I want to be careful here, harking back to these times and to any over-reliance on the in-person interview. There’s a strong argument that you’d be just as well to flip a coin, rather than judge two candidates battling it out in 45-minute interviews. I’ve seen plenty of people ace their interview but then turn out to be terrible at their jobs – and vice versa.

That said, while my old team’s deliberations about candidates could be chaotic and subjective, at the same time they were undeniably human deliberations. We’d agree, disagree, wind each other up, have a laugh about it all, and then take a punt on someone. It was a messy chemistry of people trying to imagine other people in their world.

While an interview is only one piece of the puzzle, I hope these deliberations still play out in some teams because it feels instead now that many just outsource that time and imagination to algorithms. Which results in extra pressure on candidates to hit the right keywords, and on recruiters to do the same with the right filters. I think the combination of which can mean people, at times, feel unseen.

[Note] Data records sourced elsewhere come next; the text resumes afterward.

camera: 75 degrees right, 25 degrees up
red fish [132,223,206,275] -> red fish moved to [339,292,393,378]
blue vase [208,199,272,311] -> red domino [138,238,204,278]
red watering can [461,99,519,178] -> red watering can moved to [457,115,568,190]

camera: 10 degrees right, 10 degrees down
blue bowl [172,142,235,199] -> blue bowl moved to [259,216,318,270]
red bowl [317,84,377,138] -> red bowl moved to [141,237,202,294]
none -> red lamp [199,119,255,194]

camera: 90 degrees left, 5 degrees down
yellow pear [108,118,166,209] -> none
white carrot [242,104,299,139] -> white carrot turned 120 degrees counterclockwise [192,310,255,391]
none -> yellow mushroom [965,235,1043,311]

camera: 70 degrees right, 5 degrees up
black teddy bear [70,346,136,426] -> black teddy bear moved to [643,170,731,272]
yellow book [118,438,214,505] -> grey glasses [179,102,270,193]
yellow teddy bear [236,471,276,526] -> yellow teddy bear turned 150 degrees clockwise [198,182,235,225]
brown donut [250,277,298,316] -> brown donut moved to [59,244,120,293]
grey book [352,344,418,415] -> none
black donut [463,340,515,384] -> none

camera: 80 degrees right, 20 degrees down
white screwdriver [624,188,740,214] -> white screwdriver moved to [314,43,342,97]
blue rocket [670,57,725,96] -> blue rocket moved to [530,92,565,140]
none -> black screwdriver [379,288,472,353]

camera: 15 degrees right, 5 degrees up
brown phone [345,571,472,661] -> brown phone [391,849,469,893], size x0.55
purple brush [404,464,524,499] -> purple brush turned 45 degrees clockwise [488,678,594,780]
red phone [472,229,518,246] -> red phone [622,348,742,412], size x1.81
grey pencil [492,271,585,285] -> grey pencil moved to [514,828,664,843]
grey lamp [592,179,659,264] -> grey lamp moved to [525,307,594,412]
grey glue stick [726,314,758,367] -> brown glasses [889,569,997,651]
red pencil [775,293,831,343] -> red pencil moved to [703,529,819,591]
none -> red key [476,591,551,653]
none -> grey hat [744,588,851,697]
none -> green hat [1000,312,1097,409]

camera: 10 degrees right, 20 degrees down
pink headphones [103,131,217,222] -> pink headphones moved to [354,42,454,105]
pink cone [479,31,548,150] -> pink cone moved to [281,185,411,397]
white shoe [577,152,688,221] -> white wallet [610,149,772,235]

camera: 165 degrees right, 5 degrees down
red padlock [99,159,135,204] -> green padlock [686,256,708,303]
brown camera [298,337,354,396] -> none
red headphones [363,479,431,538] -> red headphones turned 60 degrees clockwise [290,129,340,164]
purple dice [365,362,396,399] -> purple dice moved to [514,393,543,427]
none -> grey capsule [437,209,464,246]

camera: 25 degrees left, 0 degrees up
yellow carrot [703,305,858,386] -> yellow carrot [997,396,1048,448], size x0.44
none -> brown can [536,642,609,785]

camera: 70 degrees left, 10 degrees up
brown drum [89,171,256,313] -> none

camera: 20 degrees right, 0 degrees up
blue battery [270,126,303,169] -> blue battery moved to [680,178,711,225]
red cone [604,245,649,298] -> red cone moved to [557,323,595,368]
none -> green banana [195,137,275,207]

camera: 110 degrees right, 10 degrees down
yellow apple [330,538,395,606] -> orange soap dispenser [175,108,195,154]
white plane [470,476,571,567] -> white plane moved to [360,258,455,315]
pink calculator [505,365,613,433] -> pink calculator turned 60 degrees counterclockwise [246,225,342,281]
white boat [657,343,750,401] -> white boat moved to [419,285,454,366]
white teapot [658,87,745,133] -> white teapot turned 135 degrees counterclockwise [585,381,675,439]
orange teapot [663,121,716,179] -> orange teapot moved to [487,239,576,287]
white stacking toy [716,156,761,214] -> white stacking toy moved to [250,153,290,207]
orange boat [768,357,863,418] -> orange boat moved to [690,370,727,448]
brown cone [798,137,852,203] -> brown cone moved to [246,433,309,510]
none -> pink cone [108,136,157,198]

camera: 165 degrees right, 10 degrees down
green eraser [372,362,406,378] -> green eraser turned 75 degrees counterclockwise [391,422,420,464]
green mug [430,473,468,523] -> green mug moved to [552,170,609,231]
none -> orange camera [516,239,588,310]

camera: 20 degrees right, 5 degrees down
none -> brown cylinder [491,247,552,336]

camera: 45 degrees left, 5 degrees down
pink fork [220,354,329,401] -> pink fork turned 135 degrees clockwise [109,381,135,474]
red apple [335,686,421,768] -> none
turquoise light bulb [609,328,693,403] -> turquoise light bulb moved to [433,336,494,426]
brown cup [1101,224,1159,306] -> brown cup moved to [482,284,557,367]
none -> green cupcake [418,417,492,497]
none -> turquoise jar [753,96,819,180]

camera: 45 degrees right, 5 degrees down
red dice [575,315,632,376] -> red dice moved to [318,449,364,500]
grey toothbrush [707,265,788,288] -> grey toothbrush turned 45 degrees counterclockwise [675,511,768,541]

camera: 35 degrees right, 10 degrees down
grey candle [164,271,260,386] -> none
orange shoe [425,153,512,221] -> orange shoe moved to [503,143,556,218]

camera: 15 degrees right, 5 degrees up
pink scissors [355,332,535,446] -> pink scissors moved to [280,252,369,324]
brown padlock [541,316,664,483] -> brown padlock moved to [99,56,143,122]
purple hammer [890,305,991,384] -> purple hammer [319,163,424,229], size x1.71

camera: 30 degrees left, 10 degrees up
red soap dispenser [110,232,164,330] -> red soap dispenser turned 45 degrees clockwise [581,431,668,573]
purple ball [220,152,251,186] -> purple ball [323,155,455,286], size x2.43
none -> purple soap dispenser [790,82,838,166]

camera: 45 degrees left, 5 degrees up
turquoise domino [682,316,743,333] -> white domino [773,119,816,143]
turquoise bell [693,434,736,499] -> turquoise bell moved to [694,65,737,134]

Technology was meant to create fairer hiring practices, however I’d argue some of the stuff that used to make it feel more real – the chance for surprise, or for discovery, or for seeing someone as more than a list of verbs and achievements – has been lost as a result.

In Trust We Trust

Truly one of the best litmus tests for success here is trust. Someone who’s seen you work, who believes in you, or introduces you to someone else – that format can work really well, and is devoid of an algorithm and a cover letter. This way of doing things is also, clearly, not comprehensive enough of a format on its own to work for everyone.

There likely isn’t one silver bullet that comes close to solving the dilemma of how to best fill all the roles out there, and all the needs. We will have to use the internet to advertise. I just think our systems for doing so have taken out some of the vital aspects of what used to be there. CVs written by ChatGPT, and rejections by chatbots – where do we go from here?

Perhaps the future of hiring is more about a ten-minute audio pitch instead of a cover letter? Have any organisations out there experimented with short paid trials? Or could claim they host interviews where candidates ask as many questions as they do as recruiters? I’d love to hear from anyone on this.

For me, anything that reintroduces more elements of curiosity, risk and humanity into the exchange would be refreshing.